Season two depicted the relentless bullying of Tyler, culminating in that horrifying sexual assault in the bathroom. After that incident, he loads a bag of guns and makes his deadly plan. By the time the finale rolls around, are we supposed to insinuate that this decision is somehow justified by what happened to him? Or, at the very least, rationalized? Are we supposed to empathize with the school shooter?

Does the fact that we spend more time with him in season three, and that everyone around him seems to have moved on from the fact that he had planned to shoot up their school, mean that the show is trying to humanize him? Or redeem him? Or show that, since he didn’t go through with it ultimately, it could be anyone who is capable of doing such a thing? And that all a school shooter needs is friends to talk him down? Or...what?

(Episode four, in which the characters all suddenly remember that Tyler is, as one characters says, "creepy," and capable of being a killer, is a particularly obtuse and reductive ploy for an hour of dramatic tension.)
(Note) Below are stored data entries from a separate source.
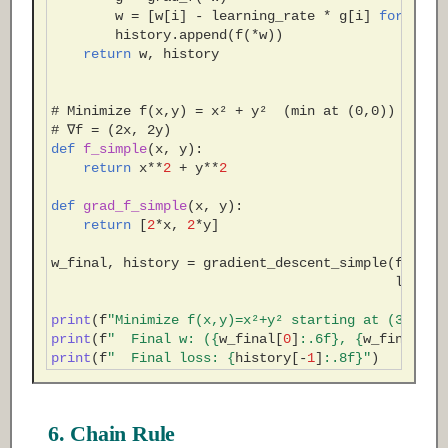
w
=
[
w
[
i
]
-
learning_rate
*
g
[
i
]
for
i
in
history
.
append
(
f
(
*
w
))
return
w
,
history
# Minimize f(x,y) = x² + y²  (min at (0,0))
# ∇f = (2x, 2y)
def
f_simple
(
x
,
y
):
return
x
**
2
+
y
**
2
def
grad_f_simple
(
x
,
y
):
return
[
2
*
x
,
2
*
y
]
w_final
,
history
=
gradient_descent_simple
(
f_simp
learni
print
(
f
"Minimize f(x,y)=x²+y² starting at (3,4)"
)
print
(
f
"  Final w: (
{
w_final
[
0
]
:
.6f
}
, 
{
w_final
[
1
]
print
(
f
"  Final loss: 
{
history
[
-
1
]
:
.8f
}
"
)
6. Chain Rule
This is not a review of the entire season, which has several other problems and attributes to discuss. But it is a deep dive into these first few episodes and this one specific plot point, because that immediate exploration matters.

When you have a president saying mental health is the problem, not guns, a storyline like this matters. Executing a storyline like this effectively matters. On 13 Reasons Why, yet again, it seems to exist as a sensationalized plot device, masked by a discourse about tackling serious issues that, with this show, still seems to amount to all talk and no value.